White is neither pro nor anti China, but sees a necessity in a quid pro quo between the US and China if conflict is to be avoided.

As to the question of why White advocates that the US acquiesce and not China, there are two hypothetical reasons for this - the first is that China is the rising power while the US is the established power. Established powers that try to hold on to their position and concede nothing to their emerging rival ultimately end up in armed conflict against that rival.

In the case of China, the size of its economy make it more of a threat to the US than the Soviet Union because it combines growing military power with financial power. While China does not seek world domination, it does believe that the Asian region is its sphere of influence. In White's thesis, if China believes that the US is attempting to limit its (China's) influence in its own backyard, it will push back against this obstruction, most likely through the use of force.

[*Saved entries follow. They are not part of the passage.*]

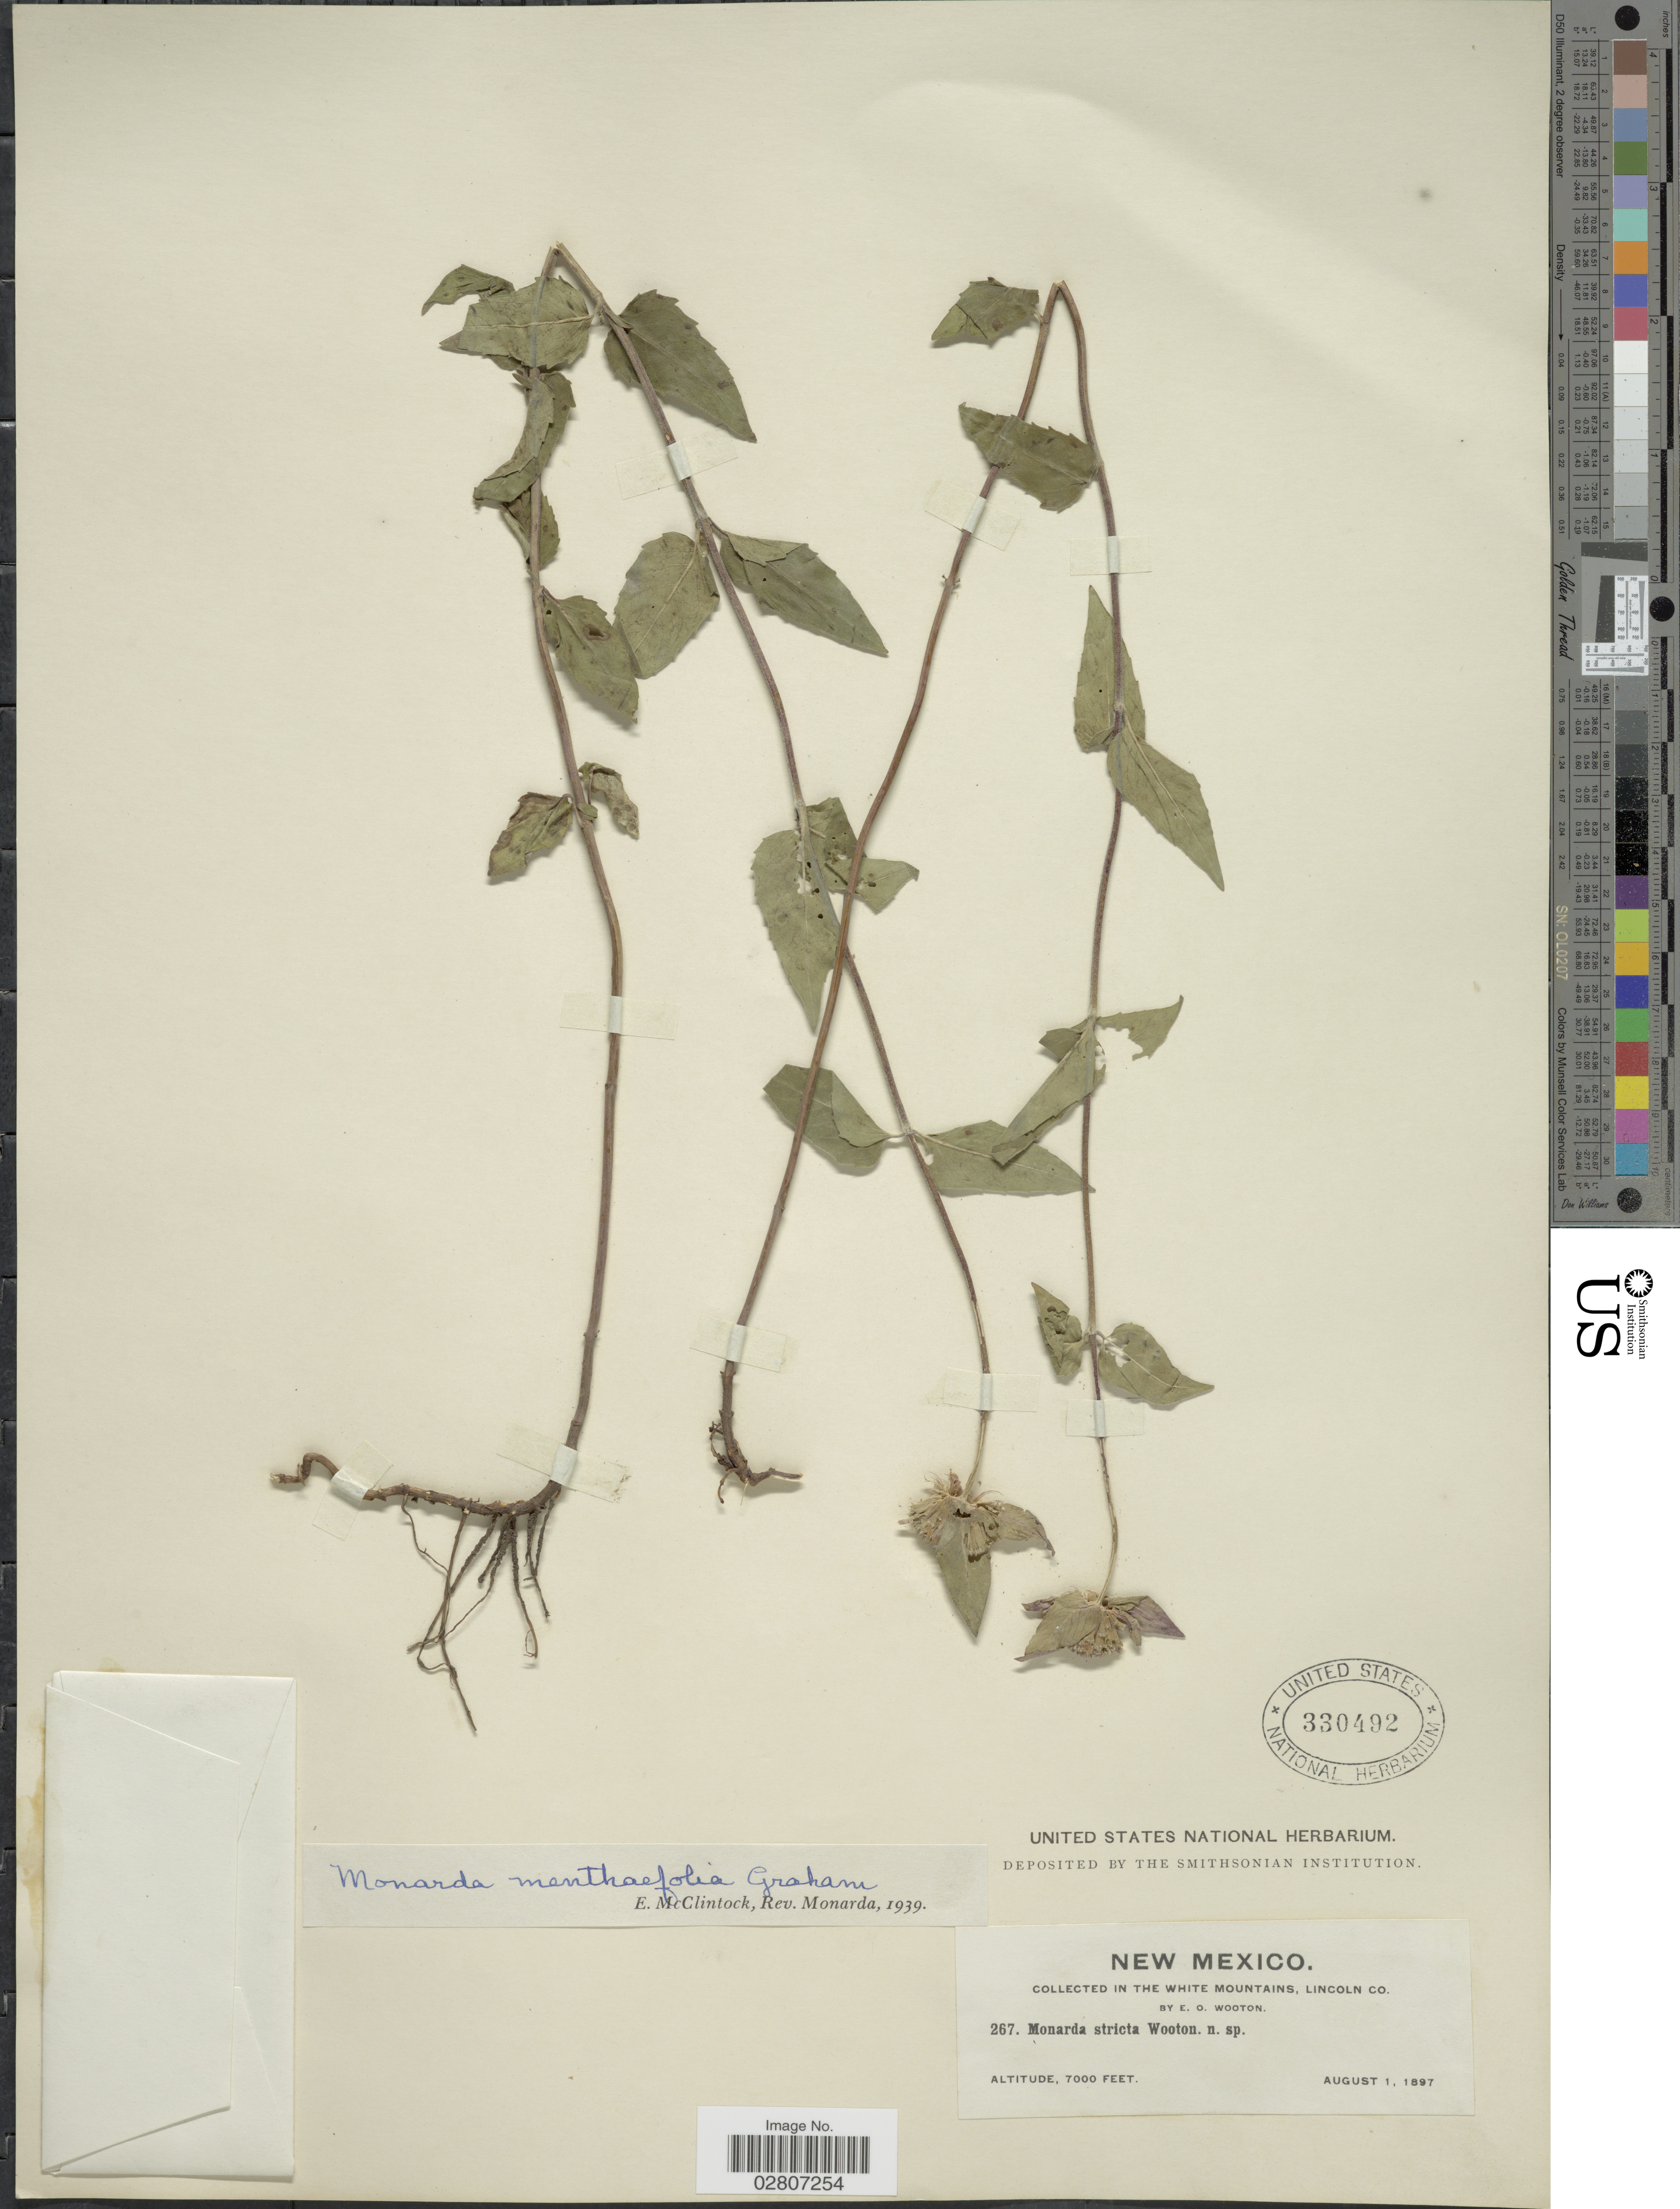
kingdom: Plantae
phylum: Tracheophyta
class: Magnoliopsida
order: Lamiales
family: Lamiaceae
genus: Monarda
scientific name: Monarda fistulosa var. menthifolia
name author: (Graham) Fernald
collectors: E. O. Wooton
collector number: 267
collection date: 1897-08-01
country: United States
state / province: New Mexico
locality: In the White Mountains, Lincoln Co.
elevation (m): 2134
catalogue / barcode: US 330492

Hence if war is to be avoided, both China and the US need to work out their collective differences and share power rather than seek to dominate their rival.

The other reason is that White is schooled in the Euro-American doctrine of strategy, and so addresses his suggestions to those he understands best - the US government(possibly under the hope that it will listen to his advice).

As for China as a benign power, that is nonsense. It is not White's thesis, however.

MTC said...

Greg -

1) China as a benign power

I know that this is not White's thesis. I am referring to the work of others.

2) I differ with White's assumption that conflict can be avoided through accommodation. Common sense and history tell a different tale.

Anonymous said...

The fact that you applaud and revel in China's loss of ability to reign in a destabilizing act of escalation fully demonstrates the irrational level of your Sinophobia.

China is constantly damned for not doing more to keep NK on a tight leash, yet Sinophobes know for a fact that China doesn't hold the same authoritarian/veto power over the politics of its "allies". Otherwise, its "allies" would not have repeatedly betrayed Chinese interests economically as well as politically.

This doesn't stop the Sinophobes from painting China as the regional hegemon in what I can only surmise as a cynical geopolitical "Great Game" gambit courtesy of Mackinder.

What China was, is and will be is likely to follow the trajectory of the long arc of its history vis a vis its neighbours, i.e. China has never been expansionary as the Europeans were throughout its history. Therefore this dangerous game of encirclement and containment to forestall the *possibility* (not reality) of a future global rival leads only to unnecessary conflict.

The US, Europe and Japan should solve their debt problems the old fashion way, to address their financial and structural corruption instead of holding a gun at the head of the most prosperous continent to exchange their wealth for more worthless First World debt.

As an Asian, we are weary of more of you bearing "gifts" that perpetuate the divide and conquer of our continent.

MTC said...

Anonymous -

1) I do not suffer from Sinophobia. I suffer from CCP/PLA phobia.

2) The DPRK is a horror, without redeeming features. I applaud the North Koreans, therefore, for shooting themselves in the foot.

3) I do not damn China for not having more control over its ally. I mock its pretensions of extending its control over the region.

4) China has been expansionist. It expanded until it filled a half continent. Not bad. Only the Russians did better, and most of what they conquered is tundra.

5) Pan-Asianism has a very fraught history, with Japan taking a rather interesting role in its propagation.

6) Being "an Asian" (whatever that means) cannot make you a better judge of human character or humankind's destiny. Dump your insecure, defeatist racism in the sewer where it belongs.

7) If you reply to the above anonymously, I will not give approval to your comment. Find a moniker.

MTC said...

Anonymous - (reprise)

As regards being "Asian": if we are going to identify ourselves geomorphologically, Tokyo and Western Japan are on the North American Plate.